----- Records for this exercise

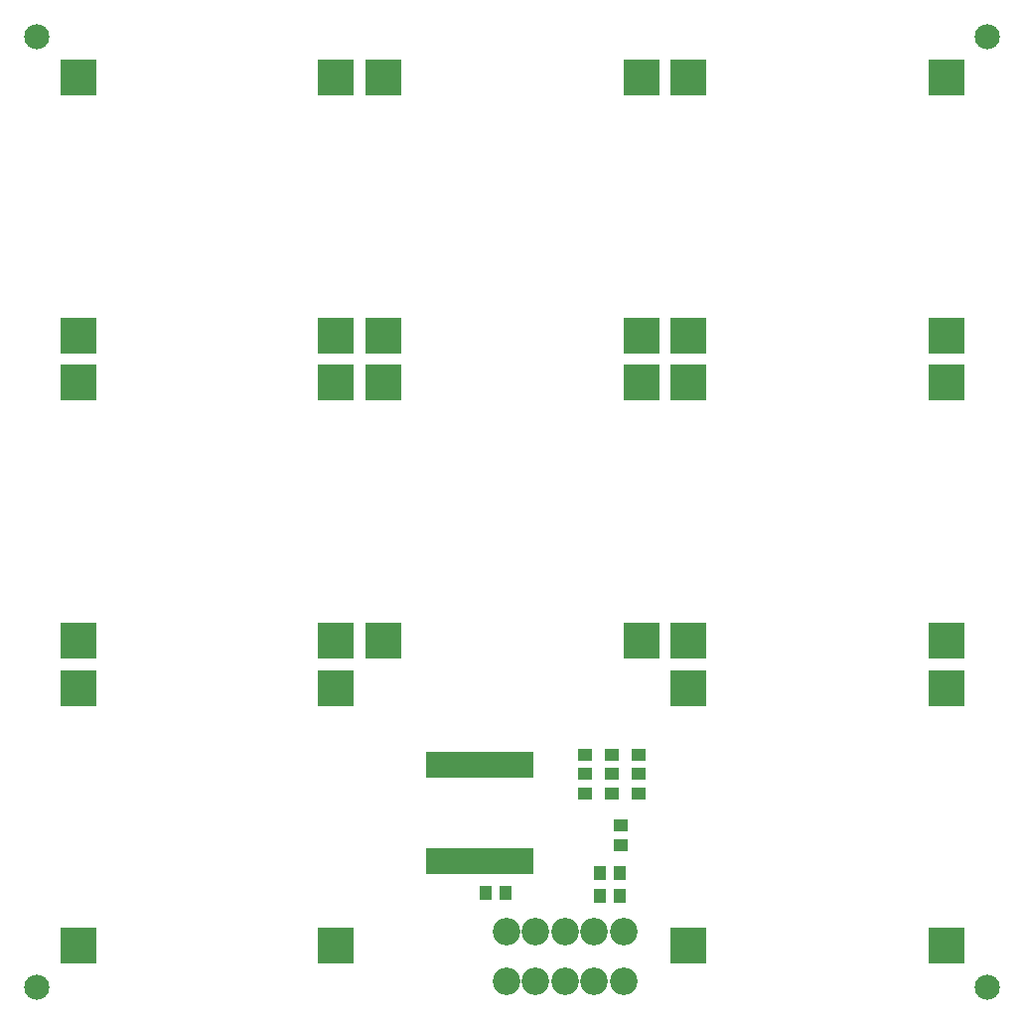
<source format=gbr>
G04 EasyPC Gerber Version 20.0.2 Build 4112 *
%FSLAX35Y35*%
%MOIN*%
%ADD111R,0.02569X0.08513*%
%ADD102R,0.04340X0.04931*%
%ADD112R,0.12411X0.12411*%
%ADD23C,0.08474*%
%ADD100R,0.04931X0.04340*%
%ADD94C,0.09261*%
X0Y0D02*
D02*
D23*
X8124Y12031D03*
Y330929D03*
X327022Y12031D03*
Y330929D03*
D02*
D94*
X165604Y14000D03*
Y30732D03*
X175447Y14000D03*
Y30732D03*
X185289Y14000D03*
Y30732D03*
X195132Y14000D03*
Y30732D03*
X204974Y14000D03*
Y30732D03*
D02*
D100*
X192179Y76992D03*
Y83488D03*
Y89984D03*
X201037Y76992D03*
Y83488D03*
Y89984D03*
X203990Y59669D03*
Y66165D03*
X209896Y76992D03*
Y83488D03*
Y89984D03*
D02*
D102*
X158715Y43528D03*
X165211D03*
X197100Y42543D03*
Y50417D03*
X203596Y42543D03*
Y50417D03*
D02*
D111*
X140014Y54354D03*
Y86598D03*
X142573Y54354D03*
Y86598D03*
X145132Y54354D03*
Y86598D03*
X147691Y54354D03*
Y86598D03*
X150250Y54354D03*
Y86598D03*
X152809Y54354D03*
Y86598D03*
X155368Y54354D03*
Y86598D03*
X157927Y54354D03*
Y86598D03*
X160486Y54354D03*
Y86598D03*
X163045Y54354D03*
Y86598D03*
X165604Y54354D03*
Y86598D03*
X168163Y54354D03*
Y86598D03*
X170722Y54354D03*
Y86598D03*
X173281Y54354D03*
Y86598D03*
D02*
D112*
X21904Y25811D03*
Y112425D03*
Y128173D03*
Y214787D03*
Y230535D03*
Y317150D03*
X108518Y25811D03*
Y112425D03*
Y128173D03*
Y214787D03*
Y230535D03*
Y317150D03*
X124266Y128173D03*
Y214787D03*
Y230535D03*
Y317150D03*
X210880Y128173D03*
Y214787D03*
Y230535D03*
Y317150D03*
X226628Y25811D03*
Y112425D03*
Y128173D03*
Y214787D03*
Y230535D03*
Y317150D03*
X313242Y25811D03*
Y112425D03*
Y128173D03*
Y214787D03*
Y230535D03*
Y317150D03*
X0Y0D02*
M02*

</source>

----------

Exercise requirements: The required output is each line from the one with "X209896Y76992D03*" through the end of the material above, repeated exactly with both ends included.

Output for this exercise:
X209896Y76992D03*
Y83488D03*
Y89984D03*
D02*
D102*
X158715Y43528D03*
X165211D03*
X197100Y42543D03*
Y50417D03*
X203596Y42543D03*
Y50417D03*
D02*
D111*
X140014Y54354D03*
Y86598D03*
X142573Y54354D03*
Y86598D03*
X145132Y54354D03*
Y86598D03*
X147691Y54354D03*
Y86598D03*
X150250Y54354D03*
Y86598D03*
X152809Y54354D03*
Y86598D03*
X155368Y54354D03*
Y86598D03*
X157927Y54354D03*
Y86598D03*
X160486Y54354D03*
Y86598D03*
X163045Y54354D03*
Y86598D03*
X165604Y54354D03*
Y86598D03*
X168163Y54354D03*
Y86598D03*
X170722Y54354D03*
Y86598D03*
X173281Y54354D03*
Y86598D03*
D02*
D112*
X21904Y25811D03*
Y112425D03*
Y128173D03*
Y214787D03*
Y230535D03*
Y317150D03*
X108518Y25811D03*
Y112425D03*
Y128173D03*
Y214787D03*
Y230535D03*
Y317150D03*
X124266Y128173D03*
Y214787D03*
Y230535D03*
Y317150D03*
X210880Y128173D03*
Y214787D03*
Y230535D03*
Y317150D03*
X226628Y25811D03*
Y112425D03*
Y128173D03*
Y214787D03*
Y230535D03*
Y317150D03*
X313242Y25811D03*
Y112425D03*
Y128173D03*
Y214787D03*
Y230535D03*
Y317150D03*
X0Y0D02*
M02*

</source>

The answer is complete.